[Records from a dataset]
****

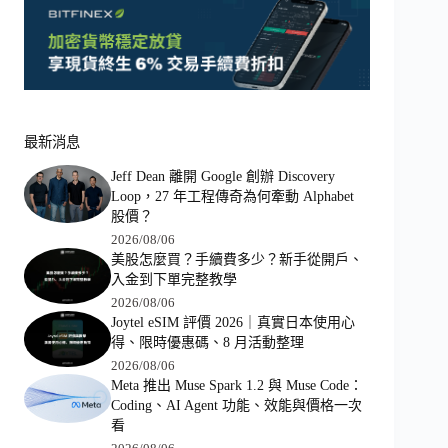
最新消息
Jeff Dean 離開 Google 創辦 Discovery
Loop，27 年工程傳奇為何牽動 Alphabet
股價？
2026/08/06
美股怎麼買？手續費多少？新手從開戶、
入金到下單完整教學
2026/08/06
Joytel eSIM 評價 2026｜真實日本使用心
得、限時優惠碼、8 月活動整理
2026/08/06
Meta 推出 Muse Spark 1.2 與 Muse Code：
Coding、AI Agent 功能、效能與價格一次
看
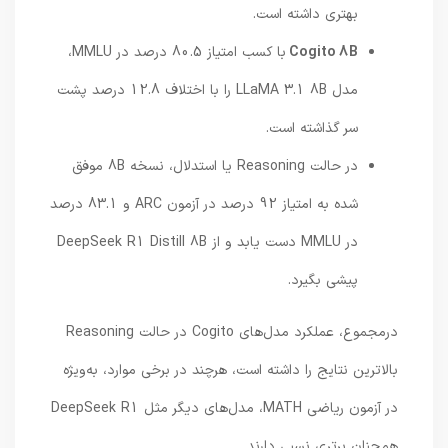
بهتری داشته است.
Cogito 8B
با کسب امتیاز 80.5 درصد در MMLU،
مدل LLaMA 3.1 8B را با اختلاف 12.8 درصد پشت
سر گذاشته است.
در حالت Reasoning یا استدلال، نسخه 8B موفق
شده به امتیاز 92 درصد در آزمون ARC و 83.1 درصد
در MMLU دست یابد و از DeepSeek R1 Distill 8B
پیشی بگیرد.
درمجموع، عملکرد مدل‌های Cogito در حالت Reasoning
بالاترین نتایج را داشته است، هرچند در برخی موارد، به‌ویژه
در آزمون ریاضی MATH، مدل‌های دیگر مثل DeepSeek R1
همچنان برتری نسبی دارند.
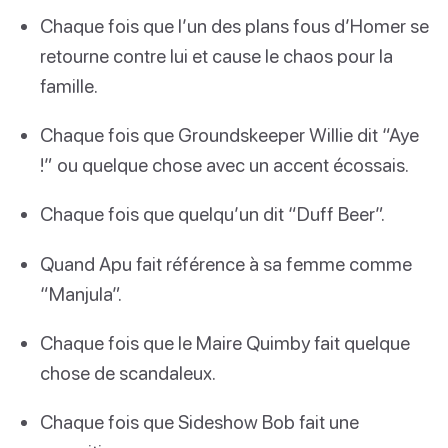
Chaque fois que l’un des plans fous d’Homer se
retourne contre lui et cause le chaos pour la
famille.
Chaque fois que Groundskeeper Willie dit “Aye
!” ou quelque chose avec un accent écossais.
Chaque fois que quelqu’un dit “Duff Beer”.
Quand Apu fait référence à sa femme comme
“Manjula”.
Chaque fois que le Maire Quimby fait quelque
chose de scandaleux.
Chaque fois que Sideshow Bob fait une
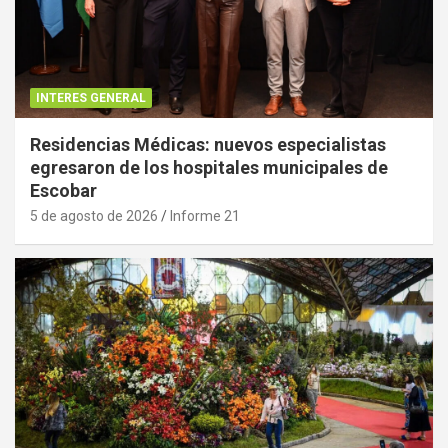
INTERES GENERAL
Residencias Médicas: nuevos especialistas
egresaron de los hospitales municipales de
Escobar
5 de agosto de 2026
Informe 21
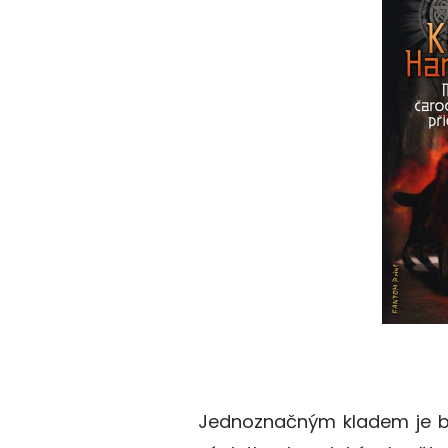
Jednoznačným kladem je b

****

_Task brief_
Begin at the first line of the entries and end at the line containing "شده به امتیاز": write out each line exactly, skipping pictures.

_Written solution_
最新消息
Jeff Dean 離開 Google 創辦 Discovery
Loop，27 年工程傳奇為何牽動 Alphabet
股價？
2026/08/06
美股怎麼買？手續費多少？新手從開戶、
入金到下單完整教學
2026/08/06
Joytel eSIM 評價 2026｜真實日本使用心
得、限時優惠碼、8 月活動整理
2026/08/06
Meta 推出 Muse Spark 1.2 與 Muse Code：
Coding、AI Agent 功能、效能與價格一次
看
بهتری داشته است.
Cogito 8B
با کسب امتیاز 80.5 درصد در MMLU،
مدل LLaMA 3.1 8B را با اختلاف 12.8 درصد پشت
سر گذاشته است.
در حالت Reasoning یا استدلال، نسخه 8B موفق
شده به امتیاز 92 درصد در آزمون ARC و 83.1 درصد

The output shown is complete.